German Foreign Minister, Mr Rudolf Sharping, nevertheless declared that air strikes had been suspended at 9 a.m. yesterday. Not true, insisted US Vice Admiral Daniel Murphy, commander of NATO naval forces in the Mediterranean. "The bombing has not stopped," he said.

So Serb soldiers continued to die in a war that may well be over before their parents get their sad telegrams.

And they are dying in unusually high numbers. Three giant US B-52 bombers of Vietnam vintage caught two Serb battalions in the open in western Kosovo, hitting them with a carpet of bombs two miles long and half-a-mile wide.

There were other reasons for the on-off nature of these peace talks: Russia wants to contribute 10,000 troops to a peace force, but has no troops to hand. Its cash-strapped airforce is probably in no position to fly them in - and in any case, Yugoslavia has few intact airfields in which to receive them. Driving in by land is also complicated because Yugoslavia's eastern neighbours, once part of the Soviet Block, are now independent, pro-NATO and nursing unhappy memories of the Russians.

Hungary is inside NATO, while neighbouring Romania has just taken delivery of train-loads of US troops planning to use her soil as a forward base of their own for Kosovo.

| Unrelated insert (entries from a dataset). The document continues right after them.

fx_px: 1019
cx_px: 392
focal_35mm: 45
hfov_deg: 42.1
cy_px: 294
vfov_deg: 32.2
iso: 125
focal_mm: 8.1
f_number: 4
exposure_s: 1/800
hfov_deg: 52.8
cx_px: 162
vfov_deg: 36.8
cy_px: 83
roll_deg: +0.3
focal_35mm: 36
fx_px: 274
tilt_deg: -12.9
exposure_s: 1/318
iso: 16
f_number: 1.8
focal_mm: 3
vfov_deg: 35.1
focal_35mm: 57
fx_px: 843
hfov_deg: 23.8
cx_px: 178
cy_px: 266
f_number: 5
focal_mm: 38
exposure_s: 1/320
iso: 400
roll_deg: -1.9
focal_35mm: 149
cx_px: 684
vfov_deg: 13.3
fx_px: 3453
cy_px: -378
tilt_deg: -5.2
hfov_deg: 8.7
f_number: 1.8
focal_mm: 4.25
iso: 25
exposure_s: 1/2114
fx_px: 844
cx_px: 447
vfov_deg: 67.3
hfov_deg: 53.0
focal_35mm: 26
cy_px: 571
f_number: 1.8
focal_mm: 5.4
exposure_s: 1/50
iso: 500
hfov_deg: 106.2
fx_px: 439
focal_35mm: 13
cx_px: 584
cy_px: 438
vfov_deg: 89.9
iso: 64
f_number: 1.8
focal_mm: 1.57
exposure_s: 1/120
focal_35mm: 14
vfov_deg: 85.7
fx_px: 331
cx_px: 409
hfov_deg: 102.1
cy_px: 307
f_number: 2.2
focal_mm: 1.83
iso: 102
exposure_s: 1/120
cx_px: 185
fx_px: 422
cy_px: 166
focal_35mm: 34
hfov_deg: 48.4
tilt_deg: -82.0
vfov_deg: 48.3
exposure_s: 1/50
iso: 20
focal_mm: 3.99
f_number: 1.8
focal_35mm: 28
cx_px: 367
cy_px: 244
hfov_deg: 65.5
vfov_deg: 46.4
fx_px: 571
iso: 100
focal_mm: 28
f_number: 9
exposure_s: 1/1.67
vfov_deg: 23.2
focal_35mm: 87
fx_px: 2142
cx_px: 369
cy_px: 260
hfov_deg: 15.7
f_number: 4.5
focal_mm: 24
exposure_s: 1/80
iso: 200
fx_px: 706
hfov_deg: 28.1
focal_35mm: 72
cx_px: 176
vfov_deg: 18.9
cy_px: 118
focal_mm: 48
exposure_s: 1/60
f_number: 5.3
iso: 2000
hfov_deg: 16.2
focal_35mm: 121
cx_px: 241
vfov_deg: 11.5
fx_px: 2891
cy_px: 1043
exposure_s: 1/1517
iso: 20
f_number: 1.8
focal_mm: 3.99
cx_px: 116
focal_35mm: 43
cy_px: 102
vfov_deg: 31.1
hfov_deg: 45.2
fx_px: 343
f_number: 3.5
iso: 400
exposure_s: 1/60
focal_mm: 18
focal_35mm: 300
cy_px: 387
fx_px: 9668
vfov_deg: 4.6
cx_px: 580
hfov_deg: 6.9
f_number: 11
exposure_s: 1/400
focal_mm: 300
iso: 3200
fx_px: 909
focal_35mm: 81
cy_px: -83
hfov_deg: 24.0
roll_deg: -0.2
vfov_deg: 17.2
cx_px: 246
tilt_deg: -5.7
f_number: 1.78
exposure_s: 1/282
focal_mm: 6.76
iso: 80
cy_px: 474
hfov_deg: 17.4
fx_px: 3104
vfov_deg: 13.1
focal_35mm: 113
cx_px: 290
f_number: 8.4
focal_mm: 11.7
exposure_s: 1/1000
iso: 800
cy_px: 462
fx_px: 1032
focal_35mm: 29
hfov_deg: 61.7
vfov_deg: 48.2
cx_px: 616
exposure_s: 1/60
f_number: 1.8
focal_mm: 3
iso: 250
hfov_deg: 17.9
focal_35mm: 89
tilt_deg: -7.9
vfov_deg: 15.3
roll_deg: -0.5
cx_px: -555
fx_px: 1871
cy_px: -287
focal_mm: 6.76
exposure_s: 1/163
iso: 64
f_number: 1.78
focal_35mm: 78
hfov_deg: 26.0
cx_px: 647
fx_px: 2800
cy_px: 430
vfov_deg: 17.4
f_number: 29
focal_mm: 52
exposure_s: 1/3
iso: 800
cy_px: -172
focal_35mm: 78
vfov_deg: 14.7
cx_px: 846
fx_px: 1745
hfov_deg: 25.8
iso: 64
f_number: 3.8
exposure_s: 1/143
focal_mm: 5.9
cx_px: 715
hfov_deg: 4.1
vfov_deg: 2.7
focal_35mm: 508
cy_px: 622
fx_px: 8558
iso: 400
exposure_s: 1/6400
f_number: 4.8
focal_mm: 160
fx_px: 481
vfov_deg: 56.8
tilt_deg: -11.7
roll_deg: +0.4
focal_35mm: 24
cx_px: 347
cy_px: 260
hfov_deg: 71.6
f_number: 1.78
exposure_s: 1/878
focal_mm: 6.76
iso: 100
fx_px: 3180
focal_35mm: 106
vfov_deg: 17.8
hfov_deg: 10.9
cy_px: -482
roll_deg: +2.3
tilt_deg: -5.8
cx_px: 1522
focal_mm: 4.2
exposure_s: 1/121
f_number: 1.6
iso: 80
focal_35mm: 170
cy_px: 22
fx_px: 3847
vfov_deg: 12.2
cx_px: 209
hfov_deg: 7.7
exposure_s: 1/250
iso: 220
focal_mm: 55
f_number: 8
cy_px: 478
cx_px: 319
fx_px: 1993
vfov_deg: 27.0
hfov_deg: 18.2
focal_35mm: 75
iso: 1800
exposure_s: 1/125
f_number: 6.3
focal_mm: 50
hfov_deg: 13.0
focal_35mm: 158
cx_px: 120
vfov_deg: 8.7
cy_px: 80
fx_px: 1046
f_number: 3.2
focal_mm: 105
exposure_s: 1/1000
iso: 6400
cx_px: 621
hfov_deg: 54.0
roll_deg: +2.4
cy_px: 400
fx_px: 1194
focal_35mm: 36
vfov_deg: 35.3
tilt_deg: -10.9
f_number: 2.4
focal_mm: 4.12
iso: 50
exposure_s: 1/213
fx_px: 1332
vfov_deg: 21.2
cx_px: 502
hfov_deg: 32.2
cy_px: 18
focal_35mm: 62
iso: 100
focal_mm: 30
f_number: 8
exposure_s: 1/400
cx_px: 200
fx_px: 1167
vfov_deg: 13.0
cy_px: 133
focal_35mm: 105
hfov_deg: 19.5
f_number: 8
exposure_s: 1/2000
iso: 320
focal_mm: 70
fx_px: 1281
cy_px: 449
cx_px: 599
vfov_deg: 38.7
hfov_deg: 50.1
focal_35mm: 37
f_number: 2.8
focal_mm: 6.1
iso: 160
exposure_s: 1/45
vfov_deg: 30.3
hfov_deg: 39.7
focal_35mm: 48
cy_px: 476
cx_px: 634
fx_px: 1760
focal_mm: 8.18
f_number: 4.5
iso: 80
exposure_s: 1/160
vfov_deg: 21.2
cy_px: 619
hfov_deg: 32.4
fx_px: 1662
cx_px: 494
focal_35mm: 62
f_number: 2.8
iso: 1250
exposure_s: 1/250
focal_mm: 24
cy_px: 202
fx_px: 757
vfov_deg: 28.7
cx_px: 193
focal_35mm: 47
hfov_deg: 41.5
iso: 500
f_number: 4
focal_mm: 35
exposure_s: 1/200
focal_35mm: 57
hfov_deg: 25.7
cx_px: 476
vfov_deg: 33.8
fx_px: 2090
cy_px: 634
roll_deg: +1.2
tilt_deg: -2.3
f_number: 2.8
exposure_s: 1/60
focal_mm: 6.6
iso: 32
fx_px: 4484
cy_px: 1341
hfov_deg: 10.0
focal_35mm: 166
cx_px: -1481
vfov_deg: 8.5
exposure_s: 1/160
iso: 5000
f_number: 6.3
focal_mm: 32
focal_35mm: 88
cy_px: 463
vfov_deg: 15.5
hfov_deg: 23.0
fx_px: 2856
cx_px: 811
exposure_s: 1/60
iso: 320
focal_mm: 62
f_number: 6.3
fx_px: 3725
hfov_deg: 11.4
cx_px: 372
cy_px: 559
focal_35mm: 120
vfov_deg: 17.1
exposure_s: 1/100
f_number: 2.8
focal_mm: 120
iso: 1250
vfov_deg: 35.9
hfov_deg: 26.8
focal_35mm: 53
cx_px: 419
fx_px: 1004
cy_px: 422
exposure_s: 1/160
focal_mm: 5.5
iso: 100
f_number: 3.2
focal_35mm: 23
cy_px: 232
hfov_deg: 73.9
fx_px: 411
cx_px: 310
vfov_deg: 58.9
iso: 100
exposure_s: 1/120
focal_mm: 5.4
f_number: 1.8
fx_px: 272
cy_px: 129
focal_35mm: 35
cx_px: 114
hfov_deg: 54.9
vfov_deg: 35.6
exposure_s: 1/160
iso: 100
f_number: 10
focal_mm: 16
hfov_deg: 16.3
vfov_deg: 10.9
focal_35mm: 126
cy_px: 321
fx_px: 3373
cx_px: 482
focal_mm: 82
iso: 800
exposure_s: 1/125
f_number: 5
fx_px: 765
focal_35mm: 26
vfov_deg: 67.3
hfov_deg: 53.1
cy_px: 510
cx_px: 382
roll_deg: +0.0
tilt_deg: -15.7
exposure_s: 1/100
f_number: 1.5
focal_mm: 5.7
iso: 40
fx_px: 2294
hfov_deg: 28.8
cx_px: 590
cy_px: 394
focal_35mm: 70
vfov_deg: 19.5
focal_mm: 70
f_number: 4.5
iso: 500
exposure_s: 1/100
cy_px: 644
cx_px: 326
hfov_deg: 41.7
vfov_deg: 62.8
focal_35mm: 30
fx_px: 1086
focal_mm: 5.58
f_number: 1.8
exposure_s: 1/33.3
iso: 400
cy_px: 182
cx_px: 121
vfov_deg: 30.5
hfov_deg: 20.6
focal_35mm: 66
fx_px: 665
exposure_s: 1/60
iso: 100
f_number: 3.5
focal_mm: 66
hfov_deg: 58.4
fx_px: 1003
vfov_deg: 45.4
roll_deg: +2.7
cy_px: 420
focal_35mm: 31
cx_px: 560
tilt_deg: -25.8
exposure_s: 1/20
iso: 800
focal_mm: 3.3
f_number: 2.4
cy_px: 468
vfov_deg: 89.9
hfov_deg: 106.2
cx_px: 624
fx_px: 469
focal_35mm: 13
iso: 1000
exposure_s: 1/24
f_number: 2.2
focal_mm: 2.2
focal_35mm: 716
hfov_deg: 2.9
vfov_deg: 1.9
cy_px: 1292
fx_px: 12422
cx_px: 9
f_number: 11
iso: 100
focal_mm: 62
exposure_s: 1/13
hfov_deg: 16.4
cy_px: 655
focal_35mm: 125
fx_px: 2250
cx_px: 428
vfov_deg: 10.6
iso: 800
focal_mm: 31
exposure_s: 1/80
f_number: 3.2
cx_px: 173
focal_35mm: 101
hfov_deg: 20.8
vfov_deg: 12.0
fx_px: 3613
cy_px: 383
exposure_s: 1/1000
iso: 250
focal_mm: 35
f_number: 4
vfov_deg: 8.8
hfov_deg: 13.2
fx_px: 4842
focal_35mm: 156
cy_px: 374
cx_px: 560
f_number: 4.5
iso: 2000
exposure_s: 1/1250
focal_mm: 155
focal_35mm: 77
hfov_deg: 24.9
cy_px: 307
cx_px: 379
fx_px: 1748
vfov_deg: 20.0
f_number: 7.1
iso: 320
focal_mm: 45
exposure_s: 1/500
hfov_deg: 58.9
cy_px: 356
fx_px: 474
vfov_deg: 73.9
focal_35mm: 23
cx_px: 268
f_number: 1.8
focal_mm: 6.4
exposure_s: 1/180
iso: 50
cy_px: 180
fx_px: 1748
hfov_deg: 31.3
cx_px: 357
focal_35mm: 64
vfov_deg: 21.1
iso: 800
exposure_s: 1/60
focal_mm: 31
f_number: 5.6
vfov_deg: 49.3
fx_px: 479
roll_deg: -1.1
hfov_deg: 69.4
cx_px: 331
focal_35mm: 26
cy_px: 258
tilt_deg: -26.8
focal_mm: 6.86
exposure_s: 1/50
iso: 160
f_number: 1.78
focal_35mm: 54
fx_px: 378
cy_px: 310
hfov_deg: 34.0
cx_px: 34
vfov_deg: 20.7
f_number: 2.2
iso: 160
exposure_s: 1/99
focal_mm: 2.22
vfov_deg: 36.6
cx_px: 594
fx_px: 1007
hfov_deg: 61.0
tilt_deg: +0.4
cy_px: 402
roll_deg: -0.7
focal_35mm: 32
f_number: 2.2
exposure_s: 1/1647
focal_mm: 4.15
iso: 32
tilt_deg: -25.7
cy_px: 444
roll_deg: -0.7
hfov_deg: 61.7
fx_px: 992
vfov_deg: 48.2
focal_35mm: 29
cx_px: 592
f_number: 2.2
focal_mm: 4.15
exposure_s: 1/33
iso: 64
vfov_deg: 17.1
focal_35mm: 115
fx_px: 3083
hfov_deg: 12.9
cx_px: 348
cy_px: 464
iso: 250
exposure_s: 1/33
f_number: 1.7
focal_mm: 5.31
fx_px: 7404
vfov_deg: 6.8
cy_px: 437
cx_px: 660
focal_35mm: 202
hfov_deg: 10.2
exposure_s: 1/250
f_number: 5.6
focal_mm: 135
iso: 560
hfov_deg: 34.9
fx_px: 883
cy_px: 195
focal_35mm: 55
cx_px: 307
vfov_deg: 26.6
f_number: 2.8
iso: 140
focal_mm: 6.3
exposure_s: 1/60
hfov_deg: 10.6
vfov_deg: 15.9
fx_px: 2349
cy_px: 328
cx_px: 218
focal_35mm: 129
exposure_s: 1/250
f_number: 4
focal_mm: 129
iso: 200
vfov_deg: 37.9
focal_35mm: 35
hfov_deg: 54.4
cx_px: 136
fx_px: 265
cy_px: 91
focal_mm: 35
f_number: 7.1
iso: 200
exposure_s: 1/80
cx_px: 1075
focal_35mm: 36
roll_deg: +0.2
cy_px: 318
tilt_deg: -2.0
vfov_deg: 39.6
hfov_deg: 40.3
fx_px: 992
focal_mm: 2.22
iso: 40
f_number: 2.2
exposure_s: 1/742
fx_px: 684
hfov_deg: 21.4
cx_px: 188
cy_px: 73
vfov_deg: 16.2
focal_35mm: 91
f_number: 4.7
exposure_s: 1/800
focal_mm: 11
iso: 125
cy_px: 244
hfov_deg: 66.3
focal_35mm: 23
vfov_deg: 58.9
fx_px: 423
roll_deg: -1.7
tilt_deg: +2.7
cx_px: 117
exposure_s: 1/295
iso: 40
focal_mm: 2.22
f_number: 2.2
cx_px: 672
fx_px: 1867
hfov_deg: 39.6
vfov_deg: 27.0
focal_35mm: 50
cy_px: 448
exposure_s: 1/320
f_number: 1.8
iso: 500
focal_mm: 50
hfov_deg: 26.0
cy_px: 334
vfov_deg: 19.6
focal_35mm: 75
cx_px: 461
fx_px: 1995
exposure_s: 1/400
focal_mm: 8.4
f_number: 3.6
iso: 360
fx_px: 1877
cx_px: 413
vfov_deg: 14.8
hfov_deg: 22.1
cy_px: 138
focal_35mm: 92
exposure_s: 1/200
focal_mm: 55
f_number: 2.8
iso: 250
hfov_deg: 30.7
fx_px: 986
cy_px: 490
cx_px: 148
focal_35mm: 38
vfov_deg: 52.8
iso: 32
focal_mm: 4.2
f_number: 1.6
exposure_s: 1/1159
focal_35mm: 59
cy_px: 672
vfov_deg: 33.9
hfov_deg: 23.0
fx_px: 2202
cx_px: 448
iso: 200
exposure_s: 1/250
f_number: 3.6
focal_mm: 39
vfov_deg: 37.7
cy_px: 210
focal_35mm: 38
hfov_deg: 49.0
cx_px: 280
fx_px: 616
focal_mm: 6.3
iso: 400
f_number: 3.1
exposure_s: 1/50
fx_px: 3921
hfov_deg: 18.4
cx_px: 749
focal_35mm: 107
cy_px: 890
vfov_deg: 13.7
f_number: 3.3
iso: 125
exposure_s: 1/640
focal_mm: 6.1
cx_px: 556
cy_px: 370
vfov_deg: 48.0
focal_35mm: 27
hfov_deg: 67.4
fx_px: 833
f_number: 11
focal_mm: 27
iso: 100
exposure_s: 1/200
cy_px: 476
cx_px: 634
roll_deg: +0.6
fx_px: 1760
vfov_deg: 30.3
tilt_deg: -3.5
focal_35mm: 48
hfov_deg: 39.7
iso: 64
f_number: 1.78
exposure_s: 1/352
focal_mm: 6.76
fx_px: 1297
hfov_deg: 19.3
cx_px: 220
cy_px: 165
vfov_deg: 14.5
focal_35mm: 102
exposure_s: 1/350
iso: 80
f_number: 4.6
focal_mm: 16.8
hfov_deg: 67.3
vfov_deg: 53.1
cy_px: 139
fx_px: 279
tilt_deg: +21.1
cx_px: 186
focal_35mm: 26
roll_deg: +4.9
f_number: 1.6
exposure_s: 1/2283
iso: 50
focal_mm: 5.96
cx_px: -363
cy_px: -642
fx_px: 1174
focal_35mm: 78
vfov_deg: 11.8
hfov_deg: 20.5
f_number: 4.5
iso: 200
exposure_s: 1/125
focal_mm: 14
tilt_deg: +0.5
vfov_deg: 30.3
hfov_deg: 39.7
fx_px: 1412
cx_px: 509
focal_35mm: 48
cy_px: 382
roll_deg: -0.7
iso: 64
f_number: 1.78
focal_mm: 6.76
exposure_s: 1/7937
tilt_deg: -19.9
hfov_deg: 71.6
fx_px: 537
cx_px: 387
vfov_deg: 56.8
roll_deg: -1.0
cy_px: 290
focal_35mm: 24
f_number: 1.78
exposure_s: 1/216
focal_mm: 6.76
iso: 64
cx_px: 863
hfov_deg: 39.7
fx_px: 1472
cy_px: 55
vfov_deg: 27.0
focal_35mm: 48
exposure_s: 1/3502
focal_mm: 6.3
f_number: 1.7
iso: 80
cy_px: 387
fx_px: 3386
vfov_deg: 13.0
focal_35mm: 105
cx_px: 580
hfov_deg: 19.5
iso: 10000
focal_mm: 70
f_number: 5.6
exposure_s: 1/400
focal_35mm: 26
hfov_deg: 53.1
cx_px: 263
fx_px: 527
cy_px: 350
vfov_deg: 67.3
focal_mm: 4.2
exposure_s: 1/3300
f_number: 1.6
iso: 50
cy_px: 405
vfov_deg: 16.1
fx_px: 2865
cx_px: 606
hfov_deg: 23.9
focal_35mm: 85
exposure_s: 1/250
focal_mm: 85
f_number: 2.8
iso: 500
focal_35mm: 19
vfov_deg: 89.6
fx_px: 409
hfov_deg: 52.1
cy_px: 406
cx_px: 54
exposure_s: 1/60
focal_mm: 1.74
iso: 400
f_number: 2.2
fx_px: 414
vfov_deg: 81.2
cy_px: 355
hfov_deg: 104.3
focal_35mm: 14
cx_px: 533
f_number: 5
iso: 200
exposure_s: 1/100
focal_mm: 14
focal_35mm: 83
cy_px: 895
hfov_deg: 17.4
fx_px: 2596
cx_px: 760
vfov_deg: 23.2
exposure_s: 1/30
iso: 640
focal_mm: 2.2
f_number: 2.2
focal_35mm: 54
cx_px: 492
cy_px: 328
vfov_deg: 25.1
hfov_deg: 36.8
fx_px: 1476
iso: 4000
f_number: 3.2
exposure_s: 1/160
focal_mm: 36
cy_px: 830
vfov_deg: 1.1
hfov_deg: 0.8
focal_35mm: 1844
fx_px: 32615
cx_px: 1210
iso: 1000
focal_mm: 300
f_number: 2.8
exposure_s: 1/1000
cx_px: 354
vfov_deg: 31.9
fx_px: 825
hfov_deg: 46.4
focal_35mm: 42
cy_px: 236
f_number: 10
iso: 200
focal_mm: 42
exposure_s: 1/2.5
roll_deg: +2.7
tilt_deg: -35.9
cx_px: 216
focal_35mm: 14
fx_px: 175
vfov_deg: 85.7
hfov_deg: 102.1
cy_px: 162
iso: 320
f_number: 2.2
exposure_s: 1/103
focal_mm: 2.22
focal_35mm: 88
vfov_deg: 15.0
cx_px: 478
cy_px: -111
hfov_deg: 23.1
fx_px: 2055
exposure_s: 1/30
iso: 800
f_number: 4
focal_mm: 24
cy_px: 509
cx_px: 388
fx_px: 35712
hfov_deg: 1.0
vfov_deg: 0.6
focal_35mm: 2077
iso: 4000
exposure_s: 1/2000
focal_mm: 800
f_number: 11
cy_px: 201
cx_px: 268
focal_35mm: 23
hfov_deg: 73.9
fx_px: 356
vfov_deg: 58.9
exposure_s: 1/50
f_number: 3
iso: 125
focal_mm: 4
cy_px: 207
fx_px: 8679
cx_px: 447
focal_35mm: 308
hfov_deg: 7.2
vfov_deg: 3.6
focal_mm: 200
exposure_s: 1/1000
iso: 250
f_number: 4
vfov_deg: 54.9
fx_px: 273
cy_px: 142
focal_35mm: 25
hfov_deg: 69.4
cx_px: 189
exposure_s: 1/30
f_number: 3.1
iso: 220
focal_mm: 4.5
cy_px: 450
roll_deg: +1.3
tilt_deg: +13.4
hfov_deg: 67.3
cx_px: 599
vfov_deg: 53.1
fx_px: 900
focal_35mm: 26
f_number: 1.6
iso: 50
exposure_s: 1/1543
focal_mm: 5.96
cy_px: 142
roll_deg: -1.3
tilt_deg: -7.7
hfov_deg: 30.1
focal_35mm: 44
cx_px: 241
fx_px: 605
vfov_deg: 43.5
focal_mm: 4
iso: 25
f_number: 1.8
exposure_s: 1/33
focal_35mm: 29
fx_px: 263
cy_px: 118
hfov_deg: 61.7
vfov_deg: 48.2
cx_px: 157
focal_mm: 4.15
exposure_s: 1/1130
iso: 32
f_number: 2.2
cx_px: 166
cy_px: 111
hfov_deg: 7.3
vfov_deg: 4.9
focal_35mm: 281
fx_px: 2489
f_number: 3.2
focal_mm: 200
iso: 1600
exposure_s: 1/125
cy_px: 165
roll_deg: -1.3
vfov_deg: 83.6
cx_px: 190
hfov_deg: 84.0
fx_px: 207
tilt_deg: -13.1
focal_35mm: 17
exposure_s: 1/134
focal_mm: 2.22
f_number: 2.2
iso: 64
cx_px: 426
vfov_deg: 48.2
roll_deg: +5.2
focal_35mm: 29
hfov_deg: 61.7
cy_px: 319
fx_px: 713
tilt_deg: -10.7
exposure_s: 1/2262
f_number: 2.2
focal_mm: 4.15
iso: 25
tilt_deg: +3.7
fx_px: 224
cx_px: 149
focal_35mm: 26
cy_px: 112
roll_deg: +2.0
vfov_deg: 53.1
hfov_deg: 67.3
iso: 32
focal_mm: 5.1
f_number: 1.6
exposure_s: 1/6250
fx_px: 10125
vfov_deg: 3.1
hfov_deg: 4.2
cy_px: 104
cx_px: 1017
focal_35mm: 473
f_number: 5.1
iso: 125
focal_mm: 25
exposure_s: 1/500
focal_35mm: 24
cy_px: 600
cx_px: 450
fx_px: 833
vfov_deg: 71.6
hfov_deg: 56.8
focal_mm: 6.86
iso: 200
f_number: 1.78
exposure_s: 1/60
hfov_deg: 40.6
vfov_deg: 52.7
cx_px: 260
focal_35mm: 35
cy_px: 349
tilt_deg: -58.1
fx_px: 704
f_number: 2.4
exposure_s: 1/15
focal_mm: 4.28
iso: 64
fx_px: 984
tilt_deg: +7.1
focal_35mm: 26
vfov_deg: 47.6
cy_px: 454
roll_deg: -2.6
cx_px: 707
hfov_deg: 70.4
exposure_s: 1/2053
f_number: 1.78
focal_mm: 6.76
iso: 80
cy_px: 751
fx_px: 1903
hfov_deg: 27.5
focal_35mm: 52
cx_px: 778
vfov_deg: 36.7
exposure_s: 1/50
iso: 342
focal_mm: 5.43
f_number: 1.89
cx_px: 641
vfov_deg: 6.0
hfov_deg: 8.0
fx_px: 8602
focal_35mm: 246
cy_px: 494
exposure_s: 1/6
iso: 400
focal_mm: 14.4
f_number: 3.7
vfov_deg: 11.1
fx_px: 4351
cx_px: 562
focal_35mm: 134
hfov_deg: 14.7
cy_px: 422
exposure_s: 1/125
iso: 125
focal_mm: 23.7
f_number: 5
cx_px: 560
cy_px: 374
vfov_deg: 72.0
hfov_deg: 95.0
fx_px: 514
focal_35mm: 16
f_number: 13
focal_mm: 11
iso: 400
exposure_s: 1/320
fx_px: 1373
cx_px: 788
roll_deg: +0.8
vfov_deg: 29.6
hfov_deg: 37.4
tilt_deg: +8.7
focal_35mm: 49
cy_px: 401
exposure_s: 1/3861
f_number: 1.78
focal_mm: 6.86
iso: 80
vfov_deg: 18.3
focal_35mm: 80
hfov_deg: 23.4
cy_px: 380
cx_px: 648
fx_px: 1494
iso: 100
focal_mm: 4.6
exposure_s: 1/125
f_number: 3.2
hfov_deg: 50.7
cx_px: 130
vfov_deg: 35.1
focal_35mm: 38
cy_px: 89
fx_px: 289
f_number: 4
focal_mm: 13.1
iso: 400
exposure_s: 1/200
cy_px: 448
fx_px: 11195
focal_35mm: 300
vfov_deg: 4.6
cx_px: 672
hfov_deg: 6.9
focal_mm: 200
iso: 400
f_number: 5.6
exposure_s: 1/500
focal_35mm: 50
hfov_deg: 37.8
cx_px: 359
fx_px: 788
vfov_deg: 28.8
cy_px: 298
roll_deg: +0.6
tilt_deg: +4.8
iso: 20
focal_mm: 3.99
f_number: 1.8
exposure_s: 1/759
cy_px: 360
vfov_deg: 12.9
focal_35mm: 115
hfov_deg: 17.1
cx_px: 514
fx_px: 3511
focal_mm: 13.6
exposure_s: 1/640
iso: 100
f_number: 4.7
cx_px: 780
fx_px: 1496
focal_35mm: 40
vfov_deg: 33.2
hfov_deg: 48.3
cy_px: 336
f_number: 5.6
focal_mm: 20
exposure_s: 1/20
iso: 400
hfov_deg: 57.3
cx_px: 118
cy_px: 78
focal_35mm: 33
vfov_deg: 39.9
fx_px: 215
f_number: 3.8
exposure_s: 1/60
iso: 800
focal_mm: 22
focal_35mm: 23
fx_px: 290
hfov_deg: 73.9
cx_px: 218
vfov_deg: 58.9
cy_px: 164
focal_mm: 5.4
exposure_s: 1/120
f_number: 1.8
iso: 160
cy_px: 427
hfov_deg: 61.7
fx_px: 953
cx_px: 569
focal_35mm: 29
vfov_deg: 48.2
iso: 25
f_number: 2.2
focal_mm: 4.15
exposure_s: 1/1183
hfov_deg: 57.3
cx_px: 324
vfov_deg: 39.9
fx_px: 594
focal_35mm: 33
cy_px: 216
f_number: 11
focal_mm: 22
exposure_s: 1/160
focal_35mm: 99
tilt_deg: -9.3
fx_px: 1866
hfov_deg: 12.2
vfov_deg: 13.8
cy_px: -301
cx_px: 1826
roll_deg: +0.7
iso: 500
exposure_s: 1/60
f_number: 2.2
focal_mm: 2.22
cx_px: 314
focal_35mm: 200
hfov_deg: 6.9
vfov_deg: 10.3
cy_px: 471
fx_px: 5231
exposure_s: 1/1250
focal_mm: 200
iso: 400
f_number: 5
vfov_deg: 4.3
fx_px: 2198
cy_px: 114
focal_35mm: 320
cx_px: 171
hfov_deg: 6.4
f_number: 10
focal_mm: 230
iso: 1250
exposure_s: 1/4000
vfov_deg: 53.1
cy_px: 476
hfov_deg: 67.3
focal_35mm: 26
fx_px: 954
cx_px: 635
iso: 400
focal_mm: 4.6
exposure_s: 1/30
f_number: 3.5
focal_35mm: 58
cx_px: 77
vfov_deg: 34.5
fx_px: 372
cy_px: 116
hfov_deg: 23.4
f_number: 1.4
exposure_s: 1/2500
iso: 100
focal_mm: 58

And behind the diplomacy was the same jostling for power and position that governed this war, with Serbia hoping that it could get better terms in Kosovo because NATO's hawks were splitting from its doves. Last night, the heat gave way to thunderstorms, the dust outside that Komanovo tent being turned to mud, the guards illuminated by glaring electric flashes. Even the gods, it appears, had grown impatient.